Mantovani agradece o prêmio e discursa: “Tenho a sensação de que esse tipo de reconhecimento unânime se relaciona, inequivocamente, com o declínio de um artista. Esse prêmio revela que minha obra coincide com os gostos e necessidades de júris, especialistas, acadêmicos e reis. Obviamente, eu sou o artista mais cômodo pra vocês. E essa comodidade tem muito pouco a ver com o espírito que uma obra artística deve ter”.

A cena seguinte é a de um flamingo boiando morto num lago. Uma narradora anuncia todos os prêmios que ele ganhou. E depois passa a dizer que suas participações foram canceladas.

Em sua suntuosa casa em Barcelona, Mantovani nega uma sequência de honrosos convites para homenagens, palestras, condecorações. Mas fica balançado com uma cartinha que o convida para retornar a Salas, sua cidade natal, para receber o título de "Cidadão Ilustre".

Mantovani lembra que a única coisa que fez na vida foi escapar da cidade. Há 40 anos que não retorna. "Meus personagens nunca puderam sair e eu nunca pude voltar ".

O contraste da vida de um intocável em Barcelona com o cotidiano provinciano é tratado com muito humor. Logo ao desembarcar, ainda no estacionamento do aeroporto, Mantovani é recebido por um motorista num carro antigo que pede para ele sentar na frente "porque não tem licença de taxista".

O carro, claro, enguiça. E Mantovani tem que acender uma fogueira no mato usando páginas de seus livros.

Três pessoas comemorando
Oscar Martínez vive um escritor argentino que volta à terra natal em 'O Cidadão Ilustre' - Divulgação

Os papéis de parede, vasos, quadros, cortinas de seu hotel, os personagens e seus figurinos, cada detalhe carrega os contrastes do provincianismo. Mantovani é recebido pelo prefeito e desfila em carro de bombeiro. Concede uma hilária entrevista à TV Cooperativa.

Mas a cordialidade inicial vai se transformando. Os moradores se vêem na narrativa dos livros que levaram Mantovani ao sucesso enquanto elas ficaram esquecidas ali em Salas. Acham, portanto, que Mantovani tem uma dívida com elas. Todos querem um pedaço dele.
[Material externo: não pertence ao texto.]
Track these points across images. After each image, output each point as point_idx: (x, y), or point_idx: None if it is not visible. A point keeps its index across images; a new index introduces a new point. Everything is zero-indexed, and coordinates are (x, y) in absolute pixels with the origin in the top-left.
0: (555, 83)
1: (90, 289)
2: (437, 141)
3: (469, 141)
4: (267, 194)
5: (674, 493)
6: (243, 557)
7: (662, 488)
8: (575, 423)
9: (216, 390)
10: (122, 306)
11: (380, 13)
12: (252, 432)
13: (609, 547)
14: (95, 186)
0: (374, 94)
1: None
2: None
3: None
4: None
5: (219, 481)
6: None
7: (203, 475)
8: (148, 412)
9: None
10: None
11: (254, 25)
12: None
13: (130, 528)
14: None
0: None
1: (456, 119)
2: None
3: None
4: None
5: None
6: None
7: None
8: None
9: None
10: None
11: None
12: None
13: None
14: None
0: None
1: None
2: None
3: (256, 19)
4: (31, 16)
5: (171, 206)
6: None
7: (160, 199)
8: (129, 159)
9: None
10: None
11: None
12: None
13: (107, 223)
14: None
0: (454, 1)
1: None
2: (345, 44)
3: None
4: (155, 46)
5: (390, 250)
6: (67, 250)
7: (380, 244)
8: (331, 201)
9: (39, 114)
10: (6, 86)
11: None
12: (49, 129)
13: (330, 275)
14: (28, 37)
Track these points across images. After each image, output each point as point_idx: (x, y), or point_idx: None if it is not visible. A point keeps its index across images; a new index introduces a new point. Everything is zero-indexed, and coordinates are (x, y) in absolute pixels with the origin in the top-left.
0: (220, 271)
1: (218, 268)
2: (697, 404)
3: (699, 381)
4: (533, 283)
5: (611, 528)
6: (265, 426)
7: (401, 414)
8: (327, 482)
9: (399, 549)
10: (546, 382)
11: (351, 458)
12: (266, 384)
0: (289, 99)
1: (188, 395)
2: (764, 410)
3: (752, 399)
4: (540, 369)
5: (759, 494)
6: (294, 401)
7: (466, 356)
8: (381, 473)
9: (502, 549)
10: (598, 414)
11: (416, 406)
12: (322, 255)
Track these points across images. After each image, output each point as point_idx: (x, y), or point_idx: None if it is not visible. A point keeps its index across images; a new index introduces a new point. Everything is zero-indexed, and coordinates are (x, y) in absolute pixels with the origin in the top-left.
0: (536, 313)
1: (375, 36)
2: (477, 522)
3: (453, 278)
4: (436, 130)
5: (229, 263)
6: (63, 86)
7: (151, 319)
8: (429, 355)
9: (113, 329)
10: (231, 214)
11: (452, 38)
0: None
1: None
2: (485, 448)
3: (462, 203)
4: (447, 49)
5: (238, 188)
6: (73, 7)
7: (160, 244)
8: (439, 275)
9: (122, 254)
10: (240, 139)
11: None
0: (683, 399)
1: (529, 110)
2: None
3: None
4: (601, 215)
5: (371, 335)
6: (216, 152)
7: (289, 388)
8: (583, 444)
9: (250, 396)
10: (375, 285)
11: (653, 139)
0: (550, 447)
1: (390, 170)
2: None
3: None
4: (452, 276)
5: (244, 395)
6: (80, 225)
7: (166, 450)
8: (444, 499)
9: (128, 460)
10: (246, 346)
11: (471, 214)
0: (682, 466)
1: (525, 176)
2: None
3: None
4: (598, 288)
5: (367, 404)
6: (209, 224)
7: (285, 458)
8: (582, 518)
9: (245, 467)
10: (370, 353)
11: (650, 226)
Favores, problemas mal resolvidos no passado, invejosos, aproveitadores vão brotando a cada esquina.

Os diretores Mariano Cohn e Gastón Duprat conduzem muito bem a ironia do culto à personalidade e trazem algumas questões interessantes. O contraste entre a realidade provinciana e a cidade imaginária que Mantovani criou em sua obra é explorada de diversas maneiras. Assim como a questão levantada inicialmente no filme: um artista deve agradar ou incomodar?

Lá pelo meio do filme, Mantovani verbaliza algumas dessas questões. "Hoje sou uma figura ilustre. Embora muitos não saibam por quê. Uma espécie de herói que você saca do armário e tira o pó para que se apresente em algum evento cultural e faça um pequeno discurso. Para depois voltar a guardá-lo no armário. Um destino definitivamente de província para alguém que há mais de 30 anos tentou escapar justamente disso. Para herói me falta algo fundamental. Minha própria morte”.

A imagem do flamingo morto volta, de forma surpreendente, no final. Uma cena trágica que não perde sua beleza.

Uma dica: na última cena do filme, repare na lapela de Daniel Mantovani.